Tom Friedman Needs to Get His Act Together, Says Imus
For a change, New York Times Op-Ed Columnist Thomas Friedman wowed us with his uncanny intelligence, catchy phrasing, and ability to home in on fairly obvious ideas that for some reason nobody else has picked up on yet. His work ethic, however, could use some improvement
“Here’s what I don’t understand,” Imus said. “Why you need to take a four-month book leave from the Times.”
Along with his “intellectual soul mate” Michael Mandelbaum, a professor at Johns Hopkins University and expert on the history of American foreign policy, Friedman is working on a book tentatively called, “That Used to Be Us: How America Fell Behind in the World it Invented, and How We Find Our Way Back.” It’s his first book about America, a curious topic for someone whose official title at the New York Times is foreign affairs columnist.

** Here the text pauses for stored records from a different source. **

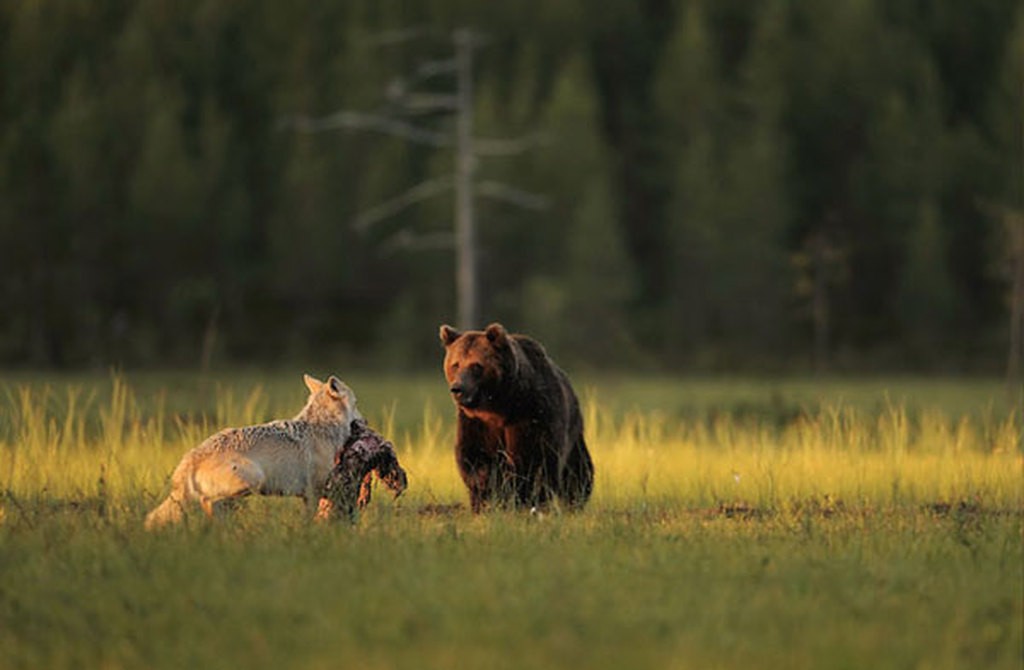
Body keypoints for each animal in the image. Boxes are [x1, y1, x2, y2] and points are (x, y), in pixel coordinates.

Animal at [145, 374, 360, 529]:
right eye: (357, 403)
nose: (364, 421)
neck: (323, 427)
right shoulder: (314, 492)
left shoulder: (307, 496)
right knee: (207, 502)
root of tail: (191, 456)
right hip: (252, 480)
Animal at [439, 322, 594, 512]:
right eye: (455, 364)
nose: (457, 388)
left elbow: (532, 460)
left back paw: (574, 501)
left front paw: (522, 499)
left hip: (573, 429)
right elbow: (474, 456)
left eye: (476, 365)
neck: (500, 405)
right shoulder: (477, 422)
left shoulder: (531, 414)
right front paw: (487, 493)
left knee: (577, 470)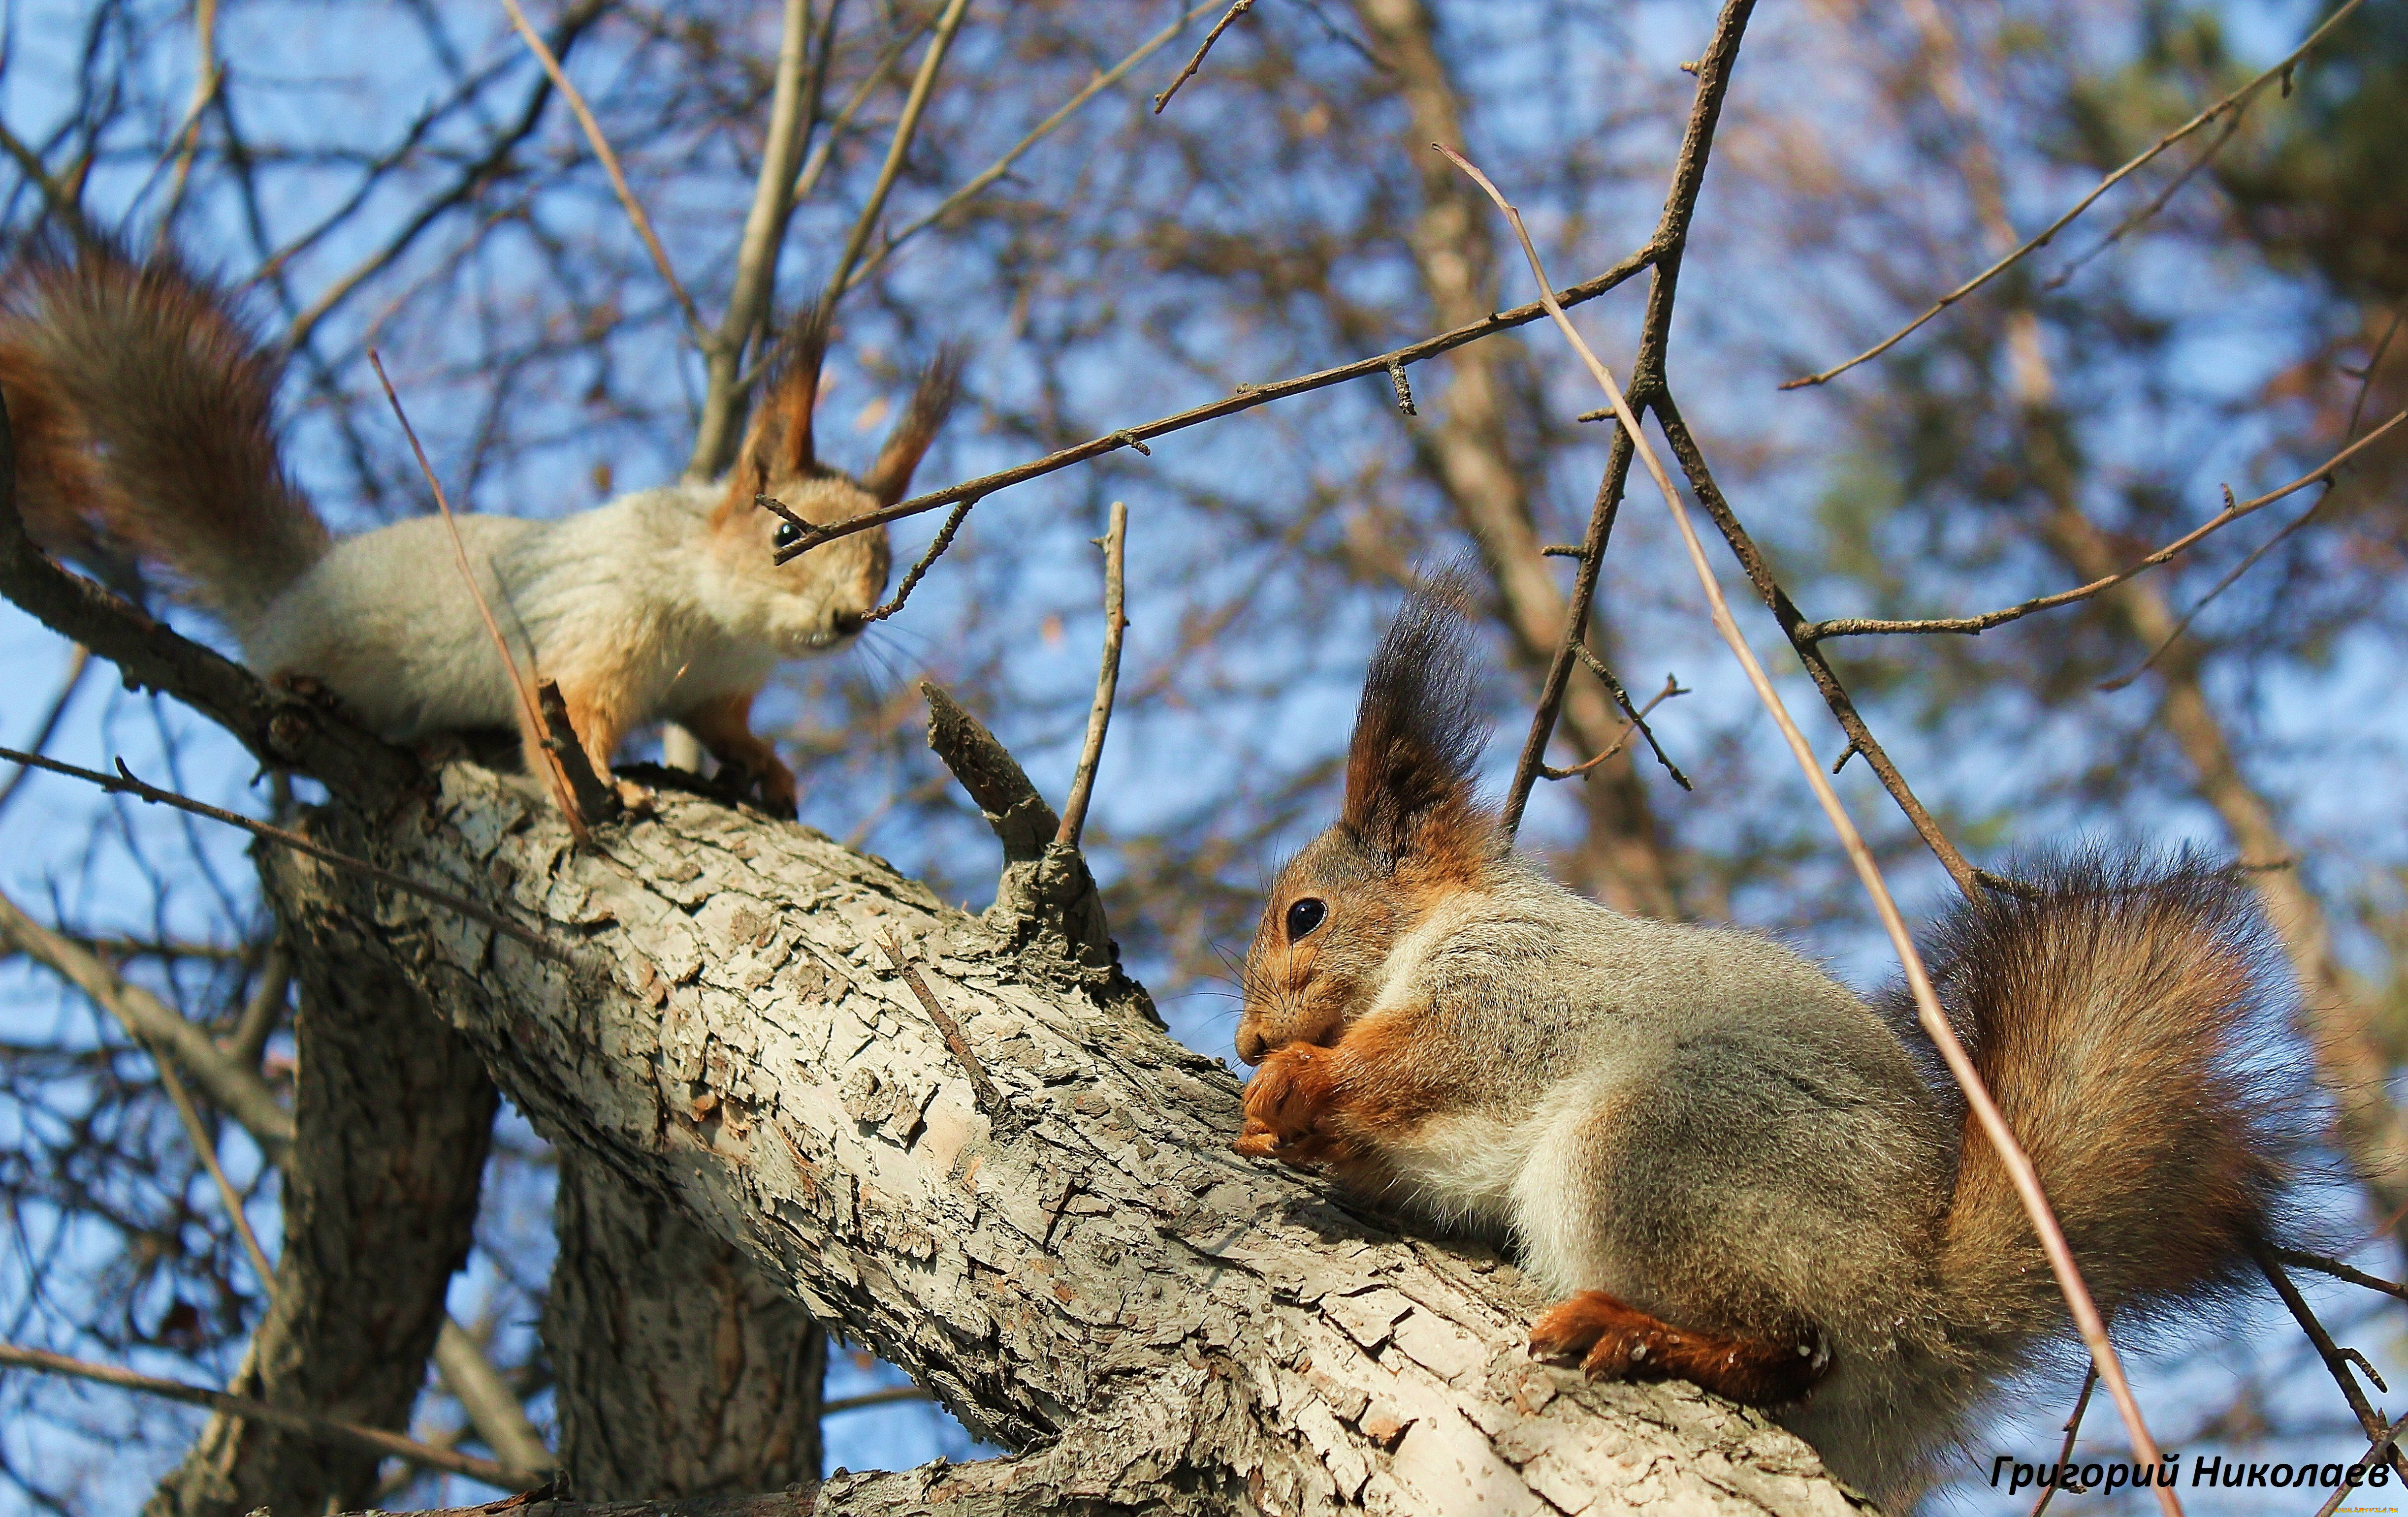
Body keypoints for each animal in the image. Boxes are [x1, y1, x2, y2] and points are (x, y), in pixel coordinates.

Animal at [0, 247, 958, 819]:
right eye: (784, 541)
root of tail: (288, 591)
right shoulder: (597, 625)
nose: (849, 622)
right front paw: (600, 785)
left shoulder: (718, 690)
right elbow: (569, 709)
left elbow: (725, 728)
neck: (719, 623)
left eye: (885, 565)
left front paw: (767, 763)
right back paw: (306, 689)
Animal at [1233, 573, 2302, 1512]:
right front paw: (1290, 1131)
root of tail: (1914, 1300)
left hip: (1658, 1153)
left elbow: (1425, 1063)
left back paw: (1636, 1332)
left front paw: (1298, 1078)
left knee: (1790, 1346)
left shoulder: (1509, 991)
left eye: (1304, 914)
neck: (1443, 924)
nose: (1245, 1041)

“I think America—its fate, its future, how we get our act together or don’t—is really the biggest foreign policy issue in the world, because we are so central to how the world runs, the globe’s stability,” he said. “I can’t think of anything more important to write about now than where my own country is going.”
How the story ends, Friedman believes, depends more on Americans than on their leaders. “We all look to the President, and obviously he’s central in all this, but ultimately we elect these people, we voted for the trend we’re on, time and time again, and we’re going to have to change the directions, and it’s going to come down to us,” he said. “It’s not a man on horseback we need, Don. It’s a different horse.”

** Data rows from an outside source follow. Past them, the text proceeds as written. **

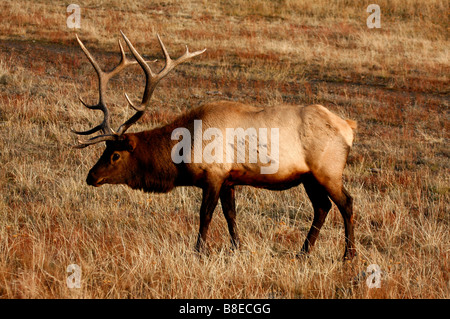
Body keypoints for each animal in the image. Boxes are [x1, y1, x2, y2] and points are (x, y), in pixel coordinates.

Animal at [72, 32, 356, 262]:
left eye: (115, 155)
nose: (90, 176)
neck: (181, 152)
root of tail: (349, 127)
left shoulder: (214, 174)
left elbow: (205, 214)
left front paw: (199, 250)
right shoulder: (230, 179)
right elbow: (231, 215)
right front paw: (237, 247)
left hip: (328, 170)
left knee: (346, 202)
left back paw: (348, 255)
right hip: (309, 177)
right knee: (322, 207)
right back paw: (303, 252)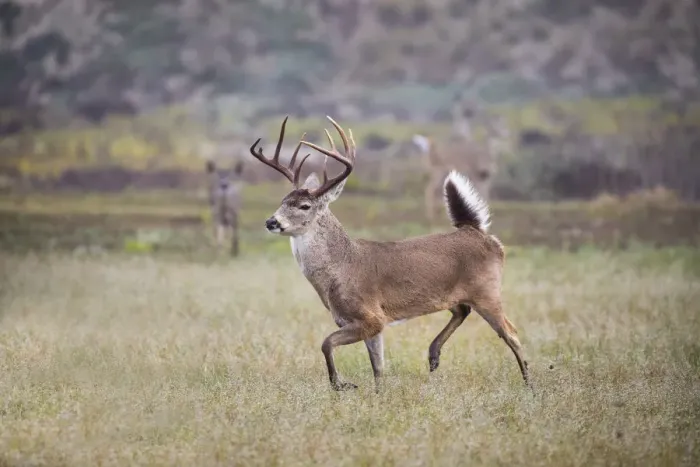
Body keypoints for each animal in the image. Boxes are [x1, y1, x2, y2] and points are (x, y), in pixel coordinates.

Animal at [249, 116, 529, 392]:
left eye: (304, 206)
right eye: (282, 201)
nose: (271, 221)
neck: (341, 268)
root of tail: (480, 233)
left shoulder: (372, 317)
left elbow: (326, 343)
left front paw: (341, 384)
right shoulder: (365, 324)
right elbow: (378, 368)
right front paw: (376, 395)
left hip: (487, 290)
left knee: (512, 333)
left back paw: (529, 385)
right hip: (458, 295)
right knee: (462, 311)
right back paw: (433, 355)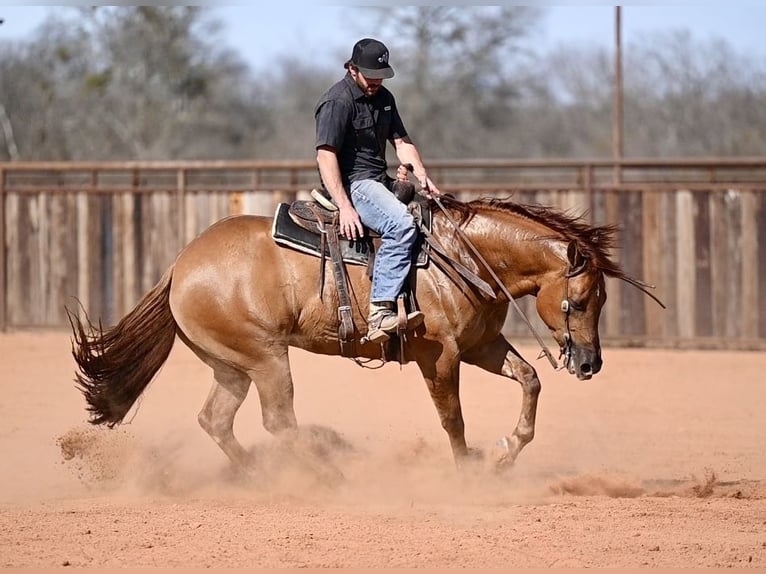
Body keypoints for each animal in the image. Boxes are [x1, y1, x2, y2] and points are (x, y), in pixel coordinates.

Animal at [69, 196, 664, 474]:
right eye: (578, 301)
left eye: (601, 301)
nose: (589, 364)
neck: (462, 256)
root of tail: (180, 264)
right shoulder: (439, 356)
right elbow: (452, 417)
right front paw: (468, 468)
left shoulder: (481, 347)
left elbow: (530, 379)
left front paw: (506, 452)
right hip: (265, 358)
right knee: (278, 420)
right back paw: (330, 470)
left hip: (231, 365)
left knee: (216, 420)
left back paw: (260, 475)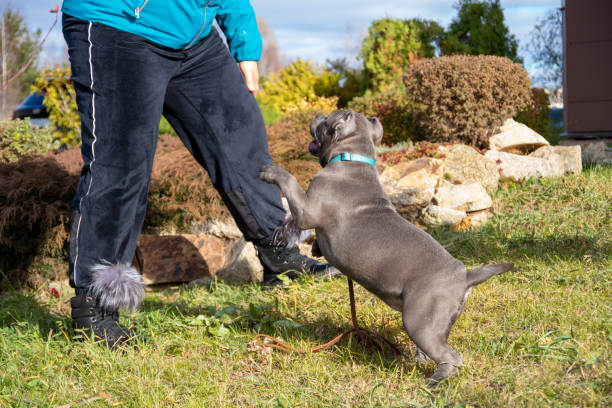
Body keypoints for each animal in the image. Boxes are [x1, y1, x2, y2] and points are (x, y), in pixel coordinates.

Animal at [260, 109, 512, 386]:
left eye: (326, 120)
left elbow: (290, 182)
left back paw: (434, 382)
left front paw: (270, 171)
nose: (316, 114)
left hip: (419, 320)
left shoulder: (307, 209)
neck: (352, 158)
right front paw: (313, 248)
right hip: (436, 322)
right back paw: (420, 361)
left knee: (451, 357)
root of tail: (466, 277)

What ails America most right now is its economy, and whether good manufacturing jobs will ever return to sustain the middle class, an institution that Friedman said has basically defined the United States as a country.
“If you’re an educated person, technology, whether it’s a laptop, or computer automation, a powerful cell phone, all of those things make you actually more productive,” he said. “But if you don’t have education, all of those things basically unemploy you.”
Fifty years ago, for example, a person without education could get a job at the meatpacking factory, and earn enough money to buy a home, have a dog, send their kids to school, and enjoy a good retirement. Not so much anymore. “Today, if you don’t have at least a BA, if not more, not only can you not get that job, you might not be able to get any job,” Friedman said. Jobs polarization has, therefore, “kind of wiped out the middle.”
The solution lies not in extending tax cuts or borrowing another $7 billion from China, but in finding higher ground. “President Obama has said, ‘The country that out-educates us today is going to out-compete us tomorrow,’” Friedman said, and stressed the need for a change of course in America. “The only way we can get out of this hole is by growing out of this hole, ultimately, and the only way to grow out of it in today’s world is to educate our way out of it, to develop the skills so we make more stuff that other people want to buy.”
There is, in conclusion, no short-term solution to this county’s problems, which is tough news for a hurting populace to take. Almost as tough as it was for Imus to learn Friedman would be taking so much time off to work on a book that someone is helping him write.
“No more Pulitzer Prizes for you,” he informed his slacker guest. “This is ridiculous.”